Strong consumption, investment outlook bode well for SET's 2013 earnings
The Stock Exchange of Thailand (SET) Index rose 1.01 per cent from the beginning of the year to end at 1,405.99 points last Thursday, with a peak of 1,423.46 points on Wednesday, compared to 2.37 per cent for regional peers. Property, auto and financial sectors have been most active.
We have raised our SET Index target for 2013 to 1,524 points, implying a fiscal 2013 price-
earnings ratio of 13.6 times, based on strong domestic consumption, new investment cycle, strong foreign direct investment inflows, solid tourism growth and China recovery plays in the Thai market.
Thailand ended 2012 with an inflation rate of 3.6 per cent year-on-year in December,
bringing 2012's average inflation to 3.0 per cent.
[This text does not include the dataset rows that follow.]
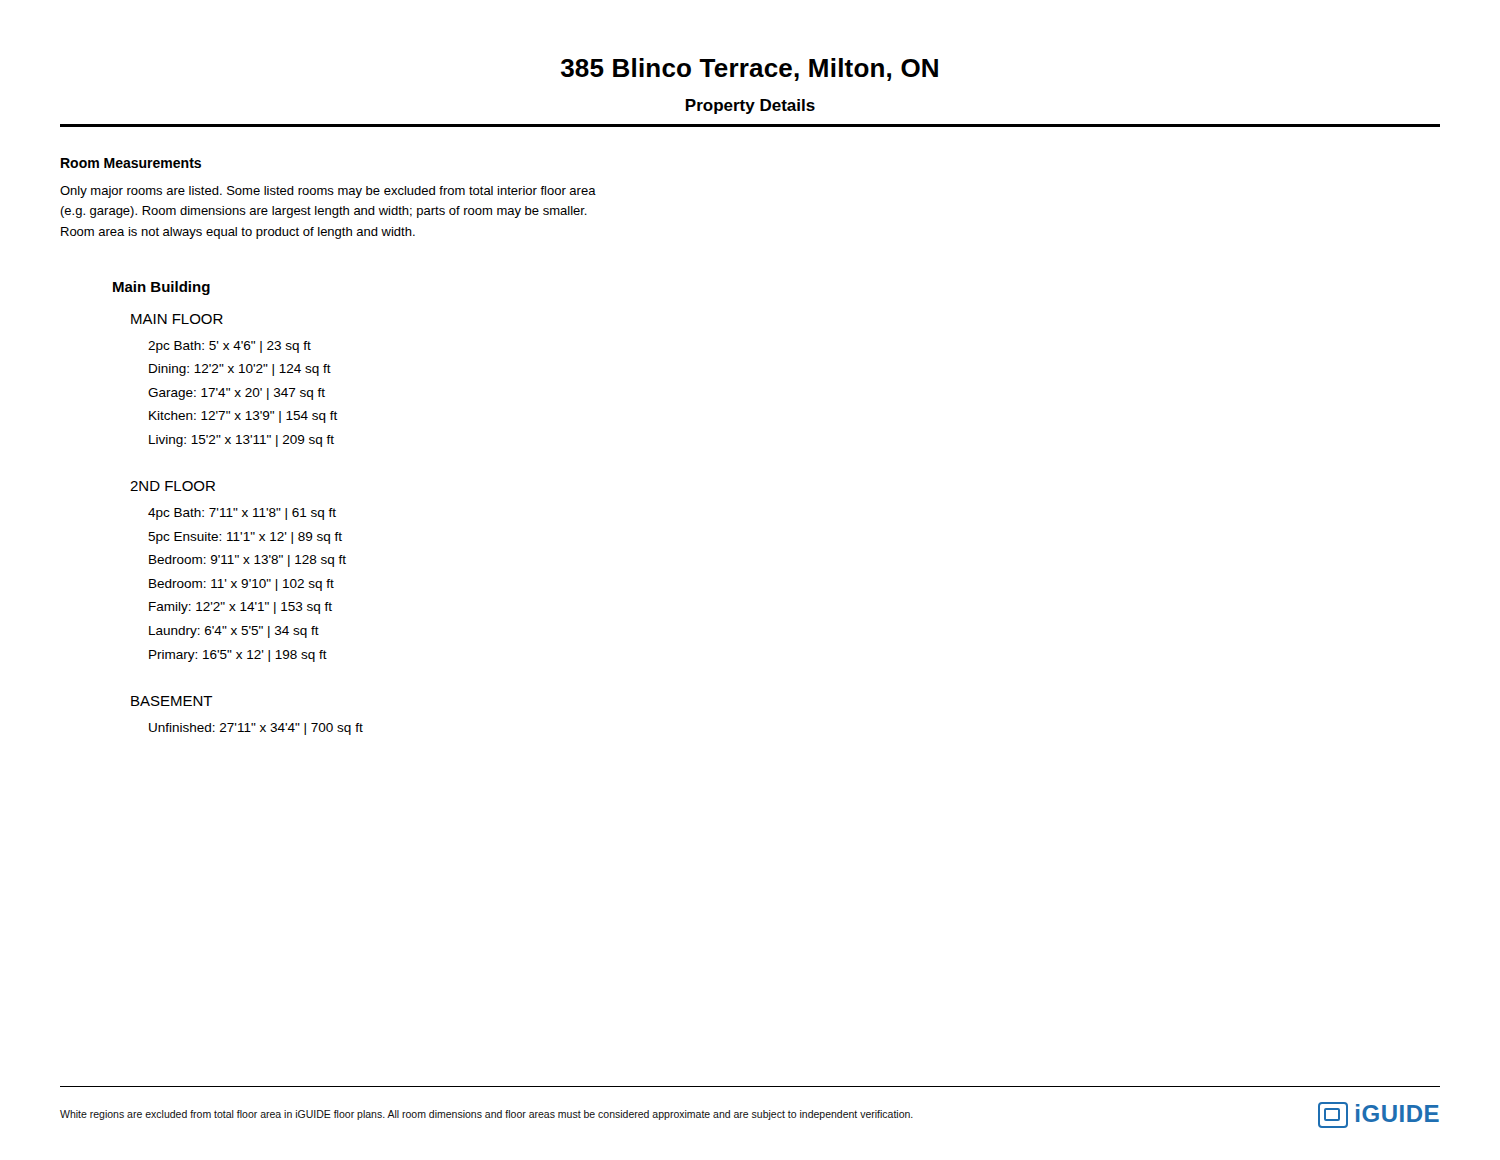385 Blinco Terrace, Milton, ON
Property Details
Room Measurements
Only major rooms are listed. Some listed rooms may be excluded from total interior floor area
(e.g. garage). Room dimensions are largest length and width; parts of room may be smaller.
Room area is not always equal to product of length and width.
Main Building
MAIN FLOOR
2pc Bath: 5' x 4'6" | 23 sq ft
Dining: 12'2" x 10'2" | 124 sq ft
Garage: 17'4" x 20' | 347 sq ft
Kitchen: 12'7" x 13'9" | 154 sq ft
Living: 15'2" x 13'11" | 209 sq ft
2ND FLOOR
4pc Bath: 7'11" x 11'8" | 61 sq ft
5pc Ensuite: 11'1" x 12' | 89 sq ft
Bedroom: 9'11" x 13'8" | 128 sq ft
Bedroom: 11' x 9'10" | 102 sq ft
Family: 12'2" x 14'1" | 153 sq ft
Laundry: 6'4" x 5'5" | 34 sq ft
Primary: 16'5" x 12' | 198 sq ft
BASEMENT
Unfinished: 27'11" x 34'4" | 700 sq ft
White regions are excluded from total floor area in iGUIDE floor plans. All room dimensions and floor areas must be considered approximate and are subject to independent verification.
iGUIDE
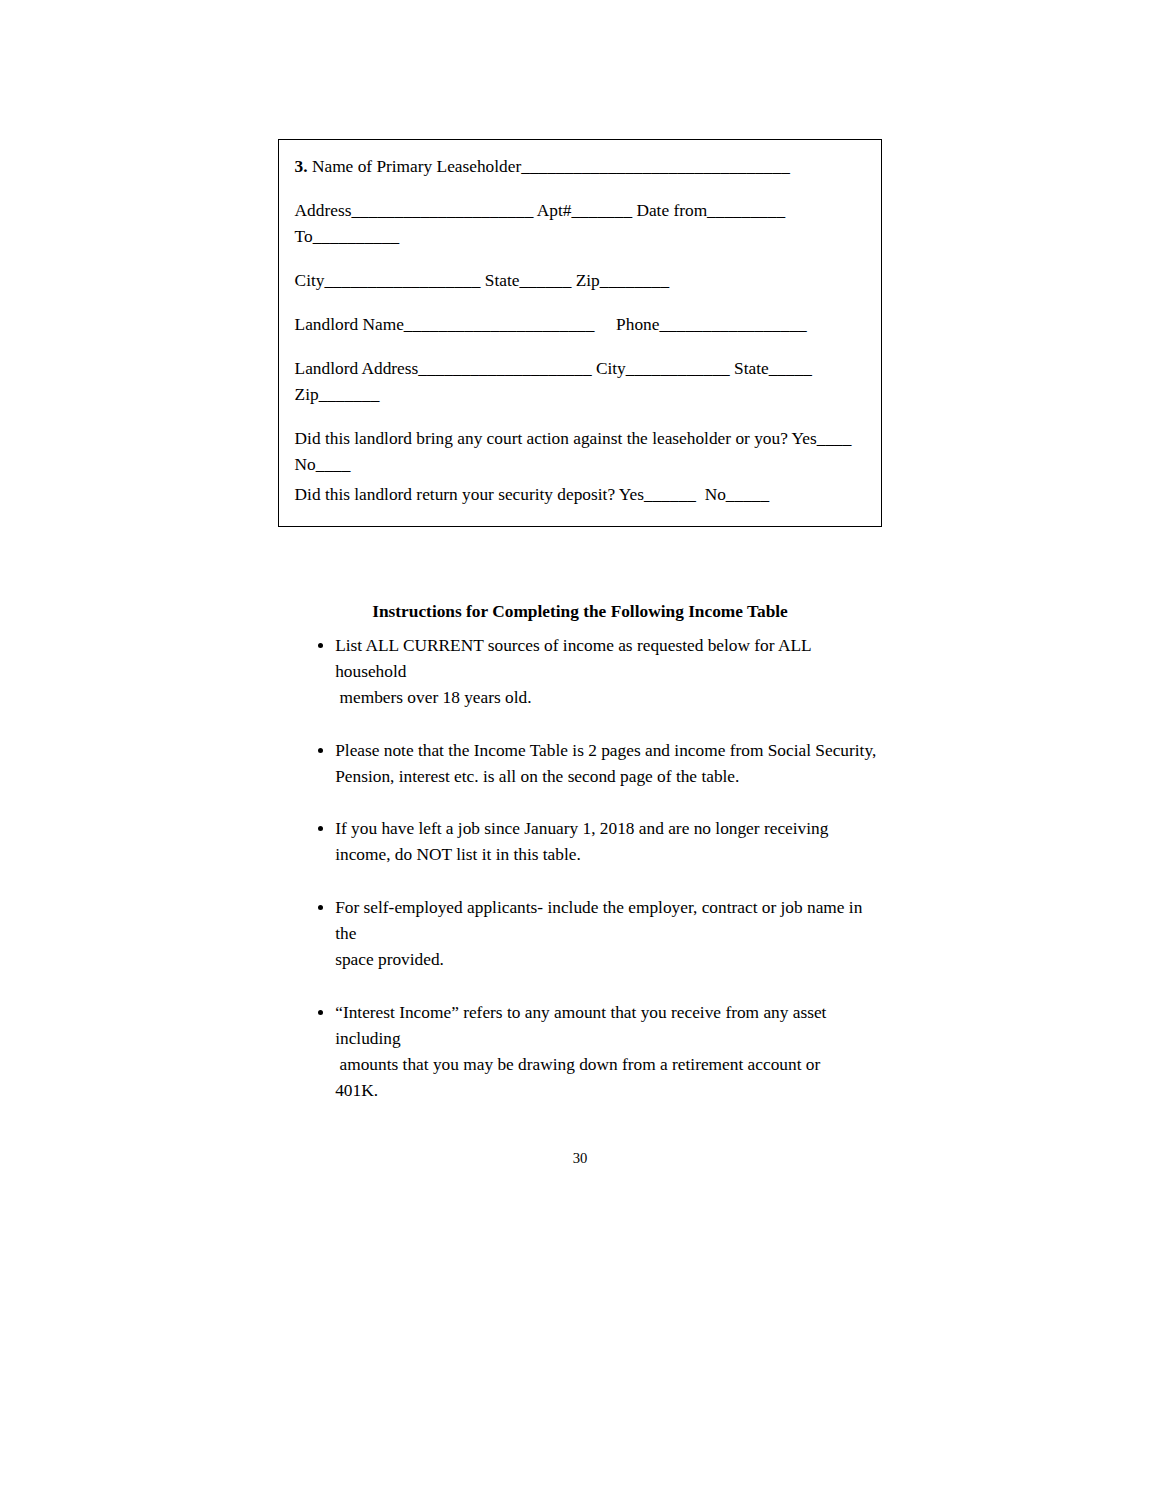3. Name of Primary Leaseholder_______________________________
Address_____________________ Apt#_______ Date from_________ To__________
City__________________ State______ Zip________
Landlord Name______________________ Phone_________________
Landlord Address____________________ City____________ State_____ Zip_______
Did this landlord bring any court action against the leaseholder or you? Yes____
No____
Did this landlord return your security deposit? Yes______ No_____
Instructions for Completing the Following Income Table
List ALL CURRENT sources of income as requested below for ALL household
members over 18 years old.
Please note that the Income Table is 2 pages and income from Social Security,
Pension, interest etc. is all on the second page of the table.
If you have left a job since January 1, 2018 and are no longer receiving income, do NOT list it in this table.
For self-employed applicants- include the employer, contract or job name in the
space provided.
“Interest Income” refers to any amount that you receive from any asset including
amounts that you may be drawing down from a retirement account or
401K.
30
We expect inflation to breach 4 per cent by the second quarter of 2013, before stabilising in the second half of 2013. The high inflation could be due to the minimum wage hike in the remaining 70 provinces (which is likely to be passed on to consumers) and the recovering external demand that translates into demand-pull pressures.
All these suggest that the rate-cut cycle is over, which prompted the Bank of Thailand to keep its policy rate at 2.75 per cent at the latest Monetary Policy Committee meeting on January 9. We have one 25-basis-point rate hike pencilled in for the fourth quarter of 2013.
Over the next two weeks, Thai banks will be announcing their results for the fourth quarter of 2012. We expect Thai banks' earnings to be pressured by increased provisioning. Overall loan growth should be higher than our forecast of 14 per cent, given the strong push from the first-car buyer scheme. The credit growth in the auto loan segment is expected to continue through to the first half of 2013. Also, in the telecom sector, last week Cedar Holdings made an overnight placement of a 10.3 per cent stake in Shin Corp (INTUCH) at Bt63.25 a share, putting pressure on the share price of both INTUCH (-2.25 per cent) and ADVANC (-2.96 per cent) on the day of announcement. However, we remain positive on INTUCH for its strong core earnings growth.
We remain overweight on banks, property and contractors. Our top picks include Kasikornbank (KBANK), Shin Corporation (INTUCH), Siam Global House (GLOBAL), Pruksa Real Estate (PS), Asian Property Development (AP), Sansiri (SIRI), Bangkok Expressway (BECL), Minor International (MINT), CH Karnchang (CK), Jasmine International (JAS) and PTT Global Chemical (PTTGC).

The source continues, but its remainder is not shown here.